It was mentioned in this answer and in several other places on the internet that the kerosene fuel used by NK-33 engines needed to be subcooled enough so that it reached the same density as the LOX, and that this is required so that the turbopumps can run on the same shaft. These statements all trace back to here, where I can not actually find any discussion of subcooled kerosene, much less a discussion of the need to match the density of LOX.
I mentioned this here - it bothers me for two reasons:
- I think it would be extremely hard to obtain liquid kerosene at a density of 1.17 or 1.18 g/cm3, which is the density of LOX at -310 ℉, the temperature that the NK-33 engines require in order to cool the turbopump bearings. The density of RP-1 is about 0.8 g/cm3 at 25 ℃, and the largest value I’ve seen anywhere is 1.02 g/cm3.
- I can’t think of any reason why the densities should be equal to run the two turbopumps on the same shaft. The ratio of the mass flows is quite large - perhaps 2.62 LOX/kerosene (from here) so I don’t understand why matching their densities in the two pumps so closely is important.
note: I use the generic “kerosene” since the Russian fuel used to develop the engines can’t officially be called “RP-1”.
I’ve tried to collect as much information as I can on-line, and plot it here. Since I've had to deal with four different temperature scales, and people are accustomed to using different ones, I've just brute-force plotted with all four since I can't do the conversions in my head either.
RP-1 solid blue line from http://www.dtic.mil/dtic/tr/fulltext/u2/290659.pdf.
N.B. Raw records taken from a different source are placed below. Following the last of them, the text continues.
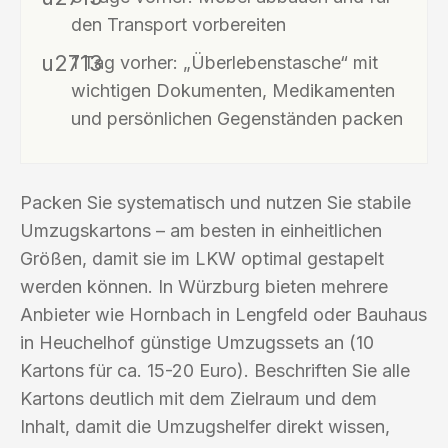
den Transport vorbereiten
1 Tag vorher: „Überlebenstasche“ mit
wichtigen Dokumenten, Medikamenten
und persönlichen Gegenständen packen
Packen Sie systematisch und nutzen Sie stabile
Umzugskartons – am besten in einheitlichen
Größen, damit sie im LKW optimal gestapelt
werden können. In Würzburg bieten mehrere
Anbieter wie Hornbach in Lengfeld oder Bauhaus
in Heuchelhof günstige Umzugssets an (10
Kartons für ca. 15-20 Euro). Beschriften Sie alle
Kartons deutlich mit dem Zielraum und dem
Inhalt, damit die Umzugshelfer direkt wissen,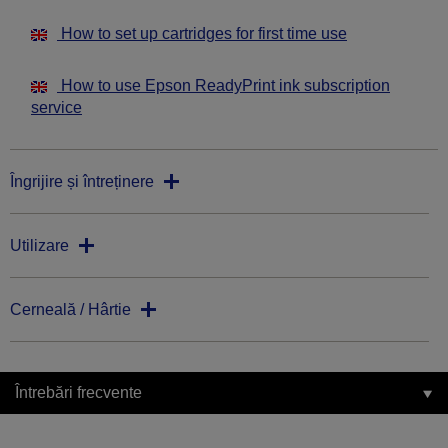
How to set up cartridges for first time use
How to use Epson ReadyPrint ink subscription
service
Îngrijire și întreținere
Utilizare
Cerneală / Hârtie
Întrebări frecvente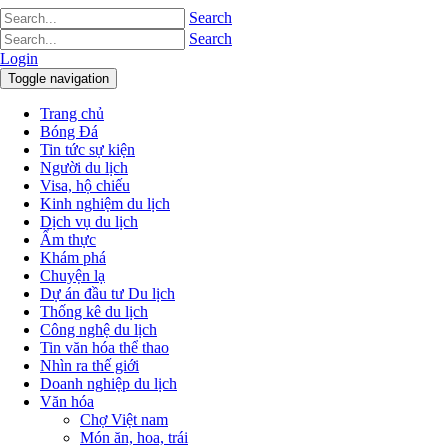
Search
Search
Login
Toggle navigation
Trang chủ
Bóng Đá
Tin tức sự kiện
Người du lịch
Visa, hộ chiếu
Kinh nghiệm du lịch
Dịch vụ du lịch
Ẩm thực
Khám phá
Chuyện lạ
Dự án đầu tư Du lịch
Thống kê du lịch
Công nghệ du lịch
Tin văn hóa thể thao
Nhìn ra thế giới
Doanh nghiệp du lịch
Văn hóa
Chợ Việt nam
Món ăn, hoa, trái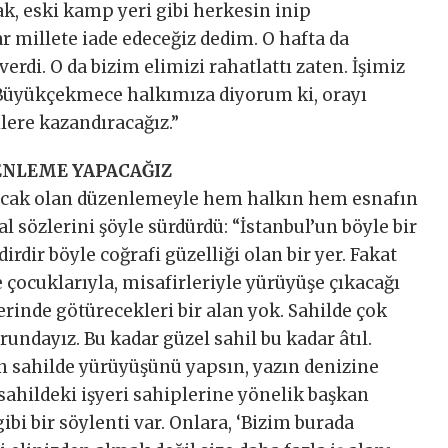
ak, eski kamp yeri gibi herkesin inip
ar millete iade edeceğiz dedim. O hafta da
erdi. O da bizim elimizi rahatlattı zaten. İşimiz
 Büyükçekmece halkımıza diyorum ki, orayı
lere kazandıracağız.”
ENLEME YAPACAĞIZ
acak olan düzenlemeyle hem halkın hem esnafın
l sözlerini şöyle sürdürdü: “İstanbul’un böyle bir
irdir böyle coğrafi güzelliği olan bir yer. Fakat
 çocuklarıyla, misafirleriyle yürüyüşe çıkacağı
erinde götürecekleri bir alan yok. Sahilde çok
ndayız. Bu kadar güzel sahil bu kadar âtıl.
n sahilde yürüyüşünü yapsın, yazın denizine
 sahildeki işyeri sahiplerine yönelik başkan
ibi bir söylenti var. Onlara, ‘Bizim burada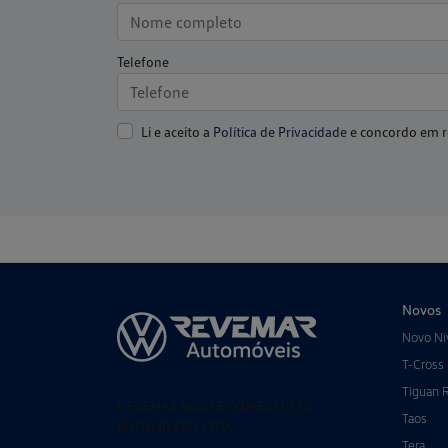
Telefone
Li e aceito a
Política de Privacidade
e concordo em r
Novos
Novo Ni
T-Cross
Tiguan 
REVEMAR NORTE COMERCIO DE
Taos
AUTOMOVEIS LTDA
Tera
Other data points I’ve found seem to match.
RP-1 dashed red line is an extrapolation of the same line below it’s valid range of -45 ℃ to +25 ℃, just to guide the eye and give the brain something to thing about.
RP-1 comments on consistency (“gel”, “wax”, etc.) are from http://ntrs.nasa.gov/archive/nasa/casi.ntrs.nasa.gov/20020018567.pdf. I have included a screenshot of the relevant section below the plots.
LOX solid line from http://booksite.elsevier.com/9780750683661/Appendix_C.pdf. A screen shot of the entry and equation is given below.
LOX data points from http://oxygen.atomistry.com/liquid_oxygen.html
My question is: Does the operation of the NK-33 engine really require equal densities of LOX and kerosene? If so, WHY?? Also if so, what is the actual temperature of the kerosene to acheive this density, and what is its consistency really like, liquid, gel, wax?